I knew why he asked that question, for I often found money on the ground. But now these words left an unpleasant impression on me, as if some one had hurt my heart.

"I was praying to God," I said.

"To which one?" he asked me. "We have more than a hundred here. And the living One, the true One, who is not made of wood, where is He? Go and find Him."

I knew the value to attach to his words. Nevertheless, they appeared offensive to me at this time. Vlassi was a decrepit old man, who could hardly walk. His limbs stuck out at the knees and he always tottered as if he were walking on a rope. He had not a tooth in his mouth, and his dark face looked like an old rag, from which two wild eyes stuck out. He had lost his reason and had commenced to rave even some time before Larion's death.
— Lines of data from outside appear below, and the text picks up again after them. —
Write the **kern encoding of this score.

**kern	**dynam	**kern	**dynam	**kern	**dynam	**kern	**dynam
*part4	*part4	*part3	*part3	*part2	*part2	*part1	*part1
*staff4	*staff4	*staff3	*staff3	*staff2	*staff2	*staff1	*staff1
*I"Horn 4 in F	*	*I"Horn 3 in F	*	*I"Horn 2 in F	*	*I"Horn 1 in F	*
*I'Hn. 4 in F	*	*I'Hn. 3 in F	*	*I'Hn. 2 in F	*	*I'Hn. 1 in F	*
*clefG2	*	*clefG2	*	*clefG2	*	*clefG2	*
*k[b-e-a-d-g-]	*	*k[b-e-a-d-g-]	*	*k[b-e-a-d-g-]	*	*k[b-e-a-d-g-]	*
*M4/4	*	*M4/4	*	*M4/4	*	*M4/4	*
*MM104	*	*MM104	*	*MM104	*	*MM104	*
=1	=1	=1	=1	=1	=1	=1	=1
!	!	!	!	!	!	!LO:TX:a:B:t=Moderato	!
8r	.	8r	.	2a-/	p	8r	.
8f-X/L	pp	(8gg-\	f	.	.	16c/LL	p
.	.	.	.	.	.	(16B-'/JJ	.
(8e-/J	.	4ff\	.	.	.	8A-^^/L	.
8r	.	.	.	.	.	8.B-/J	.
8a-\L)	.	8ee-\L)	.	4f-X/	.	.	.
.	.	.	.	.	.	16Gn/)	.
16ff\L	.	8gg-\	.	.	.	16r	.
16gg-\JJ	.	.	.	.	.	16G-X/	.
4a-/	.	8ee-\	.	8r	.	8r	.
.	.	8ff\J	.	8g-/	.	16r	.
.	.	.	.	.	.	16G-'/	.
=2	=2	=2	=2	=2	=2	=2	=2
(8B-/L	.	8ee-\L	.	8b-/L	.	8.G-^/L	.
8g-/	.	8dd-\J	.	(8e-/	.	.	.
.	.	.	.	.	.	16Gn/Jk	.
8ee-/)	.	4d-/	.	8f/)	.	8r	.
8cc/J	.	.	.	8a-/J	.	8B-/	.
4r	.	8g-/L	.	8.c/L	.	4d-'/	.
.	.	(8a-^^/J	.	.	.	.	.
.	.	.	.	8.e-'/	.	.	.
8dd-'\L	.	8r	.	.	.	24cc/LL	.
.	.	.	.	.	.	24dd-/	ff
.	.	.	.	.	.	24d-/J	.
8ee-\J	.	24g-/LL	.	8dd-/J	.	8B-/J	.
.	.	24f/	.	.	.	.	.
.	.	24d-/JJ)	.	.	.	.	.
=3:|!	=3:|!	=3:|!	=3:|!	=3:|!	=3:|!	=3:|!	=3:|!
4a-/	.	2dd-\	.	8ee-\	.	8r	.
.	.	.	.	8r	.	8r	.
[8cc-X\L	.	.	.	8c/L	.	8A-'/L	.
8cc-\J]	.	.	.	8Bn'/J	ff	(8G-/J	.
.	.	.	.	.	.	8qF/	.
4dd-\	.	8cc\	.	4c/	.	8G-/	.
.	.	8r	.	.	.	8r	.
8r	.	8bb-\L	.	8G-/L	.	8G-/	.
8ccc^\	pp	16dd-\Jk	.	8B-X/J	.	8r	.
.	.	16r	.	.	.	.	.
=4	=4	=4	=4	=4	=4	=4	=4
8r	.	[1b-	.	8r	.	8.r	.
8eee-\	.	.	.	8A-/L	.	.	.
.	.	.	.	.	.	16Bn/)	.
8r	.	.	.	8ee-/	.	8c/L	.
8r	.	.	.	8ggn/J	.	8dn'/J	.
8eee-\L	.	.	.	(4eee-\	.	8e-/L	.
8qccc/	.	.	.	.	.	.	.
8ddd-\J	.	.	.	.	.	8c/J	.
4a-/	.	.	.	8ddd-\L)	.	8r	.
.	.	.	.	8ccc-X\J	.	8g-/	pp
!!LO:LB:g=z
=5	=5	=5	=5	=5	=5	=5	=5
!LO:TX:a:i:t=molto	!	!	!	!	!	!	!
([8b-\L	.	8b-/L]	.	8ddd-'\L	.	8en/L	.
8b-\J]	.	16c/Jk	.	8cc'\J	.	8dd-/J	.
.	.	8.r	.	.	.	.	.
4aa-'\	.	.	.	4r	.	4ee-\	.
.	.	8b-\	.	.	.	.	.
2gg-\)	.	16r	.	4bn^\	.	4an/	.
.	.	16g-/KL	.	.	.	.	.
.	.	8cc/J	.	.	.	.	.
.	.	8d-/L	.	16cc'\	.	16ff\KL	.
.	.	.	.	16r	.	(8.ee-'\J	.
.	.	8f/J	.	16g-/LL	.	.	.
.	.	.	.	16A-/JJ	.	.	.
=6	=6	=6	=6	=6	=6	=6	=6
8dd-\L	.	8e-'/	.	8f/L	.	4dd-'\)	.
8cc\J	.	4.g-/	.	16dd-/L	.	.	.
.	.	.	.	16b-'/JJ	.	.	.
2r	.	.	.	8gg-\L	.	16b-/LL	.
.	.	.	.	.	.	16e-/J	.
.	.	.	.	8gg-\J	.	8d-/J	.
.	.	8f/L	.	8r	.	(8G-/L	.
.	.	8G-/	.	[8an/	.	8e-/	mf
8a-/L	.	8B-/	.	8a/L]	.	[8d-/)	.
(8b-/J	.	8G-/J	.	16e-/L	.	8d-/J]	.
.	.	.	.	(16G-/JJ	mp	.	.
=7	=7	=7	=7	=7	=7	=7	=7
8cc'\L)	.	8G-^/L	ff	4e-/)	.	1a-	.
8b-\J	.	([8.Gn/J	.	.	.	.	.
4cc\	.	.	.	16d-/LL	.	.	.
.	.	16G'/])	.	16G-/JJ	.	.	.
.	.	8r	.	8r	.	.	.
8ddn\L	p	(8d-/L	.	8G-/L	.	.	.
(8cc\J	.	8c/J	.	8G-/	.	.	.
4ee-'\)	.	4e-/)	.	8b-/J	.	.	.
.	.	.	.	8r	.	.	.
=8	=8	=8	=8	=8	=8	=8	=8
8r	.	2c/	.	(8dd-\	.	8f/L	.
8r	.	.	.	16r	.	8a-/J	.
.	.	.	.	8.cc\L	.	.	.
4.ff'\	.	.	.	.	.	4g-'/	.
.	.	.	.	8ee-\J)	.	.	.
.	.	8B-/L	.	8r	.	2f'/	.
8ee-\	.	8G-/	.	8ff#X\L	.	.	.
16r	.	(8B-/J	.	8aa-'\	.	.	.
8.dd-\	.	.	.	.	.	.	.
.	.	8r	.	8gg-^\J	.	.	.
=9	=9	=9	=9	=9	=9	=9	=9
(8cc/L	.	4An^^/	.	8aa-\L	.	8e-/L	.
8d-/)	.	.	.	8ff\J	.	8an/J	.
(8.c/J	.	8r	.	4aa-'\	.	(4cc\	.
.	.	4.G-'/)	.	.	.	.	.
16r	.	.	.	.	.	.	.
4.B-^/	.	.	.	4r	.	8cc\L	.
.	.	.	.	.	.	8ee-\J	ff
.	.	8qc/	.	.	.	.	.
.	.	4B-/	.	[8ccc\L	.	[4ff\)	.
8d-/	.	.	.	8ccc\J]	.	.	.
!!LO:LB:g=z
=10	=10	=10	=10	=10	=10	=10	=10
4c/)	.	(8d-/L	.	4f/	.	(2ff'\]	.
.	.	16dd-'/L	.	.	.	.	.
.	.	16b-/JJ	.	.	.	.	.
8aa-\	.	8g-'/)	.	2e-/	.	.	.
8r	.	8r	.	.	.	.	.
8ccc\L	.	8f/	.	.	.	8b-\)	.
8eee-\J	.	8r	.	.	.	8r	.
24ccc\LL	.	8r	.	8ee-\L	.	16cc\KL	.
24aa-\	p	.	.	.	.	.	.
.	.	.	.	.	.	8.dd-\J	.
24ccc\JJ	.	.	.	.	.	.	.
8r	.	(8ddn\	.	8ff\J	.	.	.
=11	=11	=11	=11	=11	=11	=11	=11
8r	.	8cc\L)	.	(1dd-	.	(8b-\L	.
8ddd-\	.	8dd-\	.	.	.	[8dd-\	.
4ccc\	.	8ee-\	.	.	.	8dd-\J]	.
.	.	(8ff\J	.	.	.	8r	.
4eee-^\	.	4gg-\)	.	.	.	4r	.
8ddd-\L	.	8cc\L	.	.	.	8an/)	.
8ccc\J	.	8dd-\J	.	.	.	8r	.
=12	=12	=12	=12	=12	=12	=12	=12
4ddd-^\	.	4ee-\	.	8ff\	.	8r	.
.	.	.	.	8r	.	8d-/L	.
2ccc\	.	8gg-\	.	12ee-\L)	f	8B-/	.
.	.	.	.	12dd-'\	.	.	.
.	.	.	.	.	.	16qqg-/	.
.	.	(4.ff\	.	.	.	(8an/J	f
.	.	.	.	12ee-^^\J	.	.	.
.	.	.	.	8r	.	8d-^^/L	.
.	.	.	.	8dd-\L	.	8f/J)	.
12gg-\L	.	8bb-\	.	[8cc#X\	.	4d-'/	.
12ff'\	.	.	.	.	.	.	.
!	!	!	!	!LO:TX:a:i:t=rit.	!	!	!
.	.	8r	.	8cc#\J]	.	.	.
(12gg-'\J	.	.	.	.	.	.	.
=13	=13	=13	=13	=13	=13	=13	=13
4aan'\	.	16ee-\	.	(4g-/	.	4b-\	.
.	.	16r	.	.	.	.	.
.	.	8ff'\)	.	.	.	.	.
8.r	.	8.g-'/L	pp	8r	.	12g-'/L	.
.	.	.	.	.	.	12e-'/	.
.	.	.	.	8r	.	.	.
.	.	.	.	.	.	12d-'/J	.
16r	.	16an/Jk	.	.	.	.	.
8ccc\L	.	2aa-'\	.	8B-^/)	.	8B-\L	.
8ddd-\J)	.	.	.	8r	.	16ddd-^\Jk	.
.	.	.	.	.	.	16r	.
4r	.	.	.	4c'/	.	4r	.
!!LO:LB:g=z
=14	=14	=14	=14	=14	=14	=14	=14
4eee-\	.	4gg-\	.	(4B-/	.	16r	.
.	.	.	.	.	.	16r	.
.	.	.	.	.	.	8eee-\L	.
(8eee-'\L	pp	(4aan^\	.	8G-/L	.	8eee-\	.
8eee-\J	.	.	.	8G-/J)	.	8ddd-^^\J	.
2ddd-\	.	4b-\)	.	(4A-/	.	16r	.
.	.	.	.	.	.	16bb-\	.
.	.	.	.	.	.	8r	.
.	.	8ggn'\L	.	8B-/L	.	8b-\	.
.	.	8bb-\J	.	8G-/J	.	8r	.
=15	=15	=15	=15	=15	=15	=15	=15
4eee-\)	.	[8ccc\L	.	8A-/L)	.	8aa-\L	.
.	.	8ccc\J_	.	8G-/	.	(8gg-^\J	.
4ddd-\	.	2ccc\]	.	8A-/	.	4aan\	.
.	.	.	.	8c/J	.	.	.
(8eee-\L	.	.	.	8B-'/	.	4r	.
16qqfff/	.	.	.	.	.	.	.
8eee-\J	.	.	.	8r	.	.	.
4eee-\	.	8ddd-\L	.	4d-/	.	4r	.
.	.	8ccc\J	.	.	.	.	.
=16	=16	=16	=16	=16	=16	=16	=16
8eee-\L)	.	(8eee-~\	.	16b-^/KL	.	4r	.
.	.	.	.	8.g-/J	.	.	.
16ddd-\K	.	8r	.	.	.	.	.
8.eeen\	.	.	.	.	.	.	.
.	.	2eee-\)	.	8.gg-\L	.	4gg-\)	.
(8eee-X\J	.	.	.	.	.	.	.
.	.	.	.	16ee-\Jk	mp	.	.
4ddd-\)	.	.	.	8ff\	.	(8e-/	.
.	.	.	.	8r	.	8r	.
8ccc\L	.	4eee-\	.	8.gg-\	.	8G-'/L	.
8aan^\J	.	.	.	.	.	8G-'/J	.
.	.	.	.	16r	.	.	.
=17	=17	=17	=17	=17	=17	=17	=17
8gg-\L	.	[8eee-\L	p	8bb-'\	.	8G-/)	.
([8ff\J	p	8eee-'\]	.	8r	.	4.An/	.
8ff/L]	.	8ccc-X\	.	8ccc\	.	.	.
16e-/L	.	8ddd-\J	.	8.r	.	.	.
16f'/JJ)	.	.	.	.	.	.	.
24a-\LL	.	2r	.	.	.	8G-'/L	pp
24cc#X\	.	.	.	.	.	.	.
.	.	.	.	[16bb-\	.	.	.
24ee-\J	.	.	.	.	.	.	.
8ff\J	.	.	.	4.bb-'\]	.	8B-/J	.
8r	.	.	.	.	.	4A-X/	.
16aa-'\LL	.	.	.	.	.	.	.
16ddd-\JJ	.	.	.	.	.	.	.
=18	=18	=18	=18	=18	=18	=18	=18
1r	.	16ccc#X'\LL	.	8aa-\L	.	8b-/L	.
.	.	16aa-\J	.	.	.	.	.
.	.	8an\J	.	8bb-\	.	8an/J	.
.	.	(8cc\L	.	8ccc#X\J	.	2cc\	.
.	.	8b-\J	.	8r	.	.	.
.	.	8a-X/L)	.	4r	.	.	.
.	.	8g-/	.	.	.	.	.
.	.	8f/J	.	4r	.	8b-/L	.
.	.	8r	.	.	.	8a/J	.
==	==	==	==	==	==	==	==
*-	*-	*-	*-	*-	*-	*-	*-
"I don't watch the church," he said. "I watch cattle. I was born a shepherd and shall die a shepherd. Yes, soon I shall leave the church for the fields."

Every one knew that he had never watched cattle.

"The church is a cemetery," he would say. "It is a dead place. I wish to deal with something living. I must go and feed cattle. All my ancestors have been shepherds, and I also up to my forty-second year."

Larion used to make fun of him. One day he said to him laughingly:

"In olden times there was a god of cattle who was called Voloss. Perhaps he was your great-greatgrandfather."